In den 50er bis 90er Jahren wurden Kinder zu oft traumatisierenden Kuraufenthalten geschickt. Manche hätten das nie verwunden, sagt Anja Röhl.

Unter strenger Aufsicht: Kinder zur Kur in Westdeutschand 1954 Foto: Christoph Sandig Privatfoto/dpa

taz: Frau Röhl, Sie waren selbst ein sogenanntes ‚Verschickungskind‘. Was genau bedeutet das?

Anja Röhl: Verschickungskinder nennen sich die Betroffenen von Kinderverschickung in den 1950er- bis in die 1990er-Jahre. Verschickung bedeutet, dass man einen Aufenthalt von sechs Wochen in einer weit abgelegenen Kinderkurklinik erhält. Die Eltern haben Besuchsverbot und es gibt eine Briefzensur. Insgesamt wurden auf diese Weise ca. acht bis zwölf Millionen Kinder verschickt. Diese Heime wurden als Kurorte für Kinder beworben. Tatsächlich erlebten Kinder dort Demütigungen, Erniedrigungen, Gewalt.

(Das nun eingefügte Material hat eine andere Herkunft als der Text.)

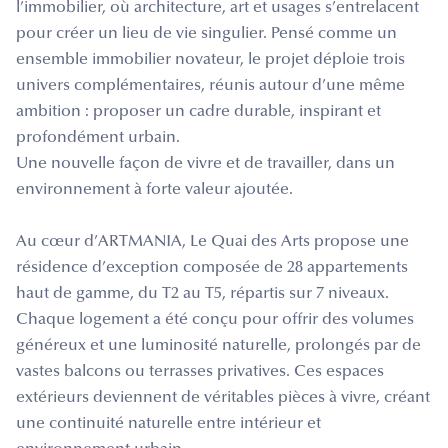
l’immobilier, où architecture, art et usages s’entrelacent
pour créer un lieu de vie singulier. Pensé comme un
ensemble immobilier novateur, le projet déploie trois
univers complémentaires, réunis autour d’une même
ambition : proposer un cadre durable, inspirant et
profondément urbain.
Une nouvelle façon de vivre et de travailler, dans un
environnement à forte valeur ajoutée.
Au cœur d’ARTMANIA, Le Quai des Arts propose une
résidence d’exception composée de 28 appartements
haut de gamme, du T2 au T5, répartis sur 7 niveaux.
Chaque logement a été conçu pour offrir des volumes
généreux et une luminosité naturelle, prolongés par de
vastes balcons ou terrasses privatives. Ces espaces
extérieurs deviennent de véritables pièces à vivre, créant
une continuité naturelle entre intérieur et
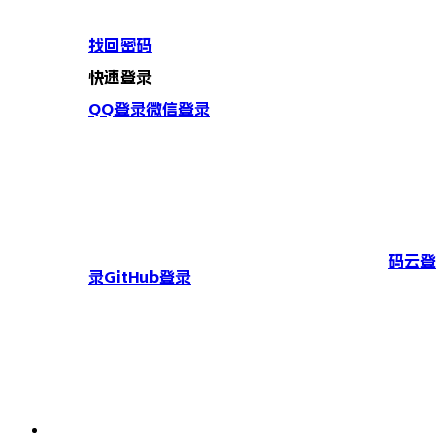
找回密码
快速登录
QQ登录
微信登录
码云登
录
GitHub登录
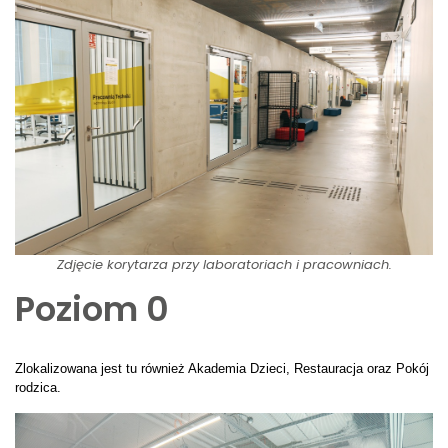
Zdjęcie korytarza przy laboratoriach i pracowniach.
Poziom 0
Zlokalizowana jest tu również Akademia Dzieci, Restauracja oraz Pokój
rodzica.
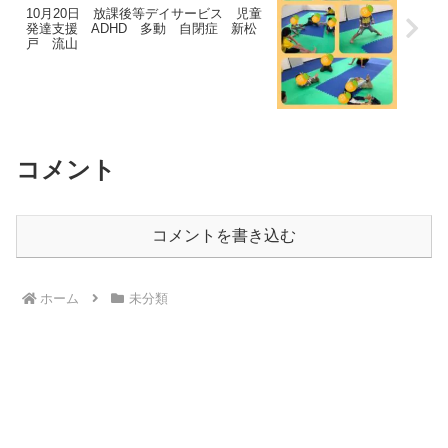
10月20日 放課後等デイサービス 児童
発達支援 ADHD 多動 自閉症 新松
戸 流山
コメント
コメントを書き込む
ホーム
未分類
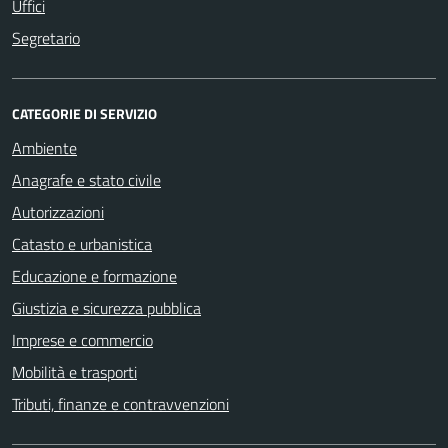
Uffici
Segretario
CATEGORIE DI SERVIZIO
Ambiente
Anagrafe e stato civile
Autorizzazioni
Catasto e urbanistica
Educazione e formazione
Giustizia e sicurezza pubblica
Imprese e commercio
Mobilità e trasporti
Tributi, finanze e contravvenzioni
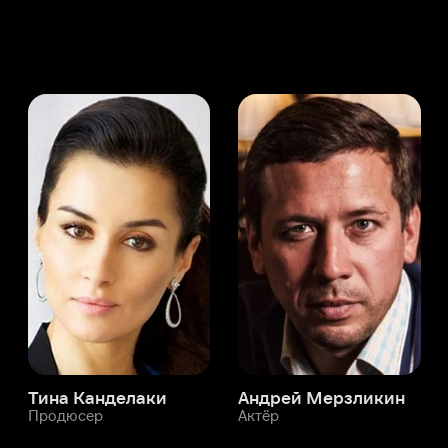
а Канделаки
Андрей Мерзликин
юсер
Актёр
Актёр
Мой Иви
Глеб Глушенков
Служба поддержки
Мы всегда готовы вам помочь.
Наши операторы онлайн 24/7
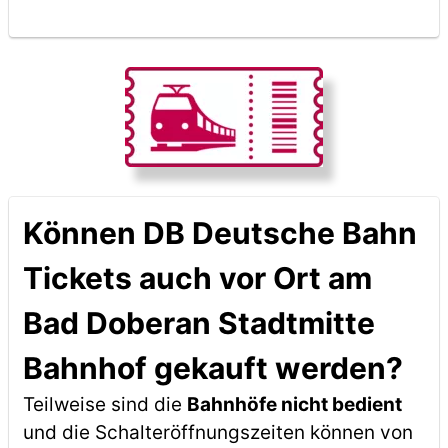
Können DB Deutsche Bahn
Tickets auch vor Ort am
Bad Doberan Stadtmitte
Bahnhof gekauft werden?
Teilweise sind die
Bahnhöfe nicht bedient
und die Schalteröffnungszeiten können von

Sie haben auch andere ‚verschickte Kinder‘ getroffen. Wie gehen diese Menschen heute mit dieser Erfahrung um?

Trotz dieser traumatischen Erfahrungen haben die meisten keinen kompletten Bruch in ihrem Lebenslauf gehabt. Es waren eben nur sechs Wochen. Danach sind sie wieder nach Hause gekommen in ihr normales familiäres Umfeld. Es gibt allerdings auch Personen, bei denen diese sechs Wochen ausgereicht haben, um ihr Leben komplett über den Haufen zu werfen.

Im Interview: Anja Röhl

67, ist Autorin und Dozentin. Bekannt wurde sie unter anderem durch ihr Buch über ihre Stiefmutter Ulrike Meinhof, ,,Die Frau meines Vaters: Erinnerungen an Ulrike“.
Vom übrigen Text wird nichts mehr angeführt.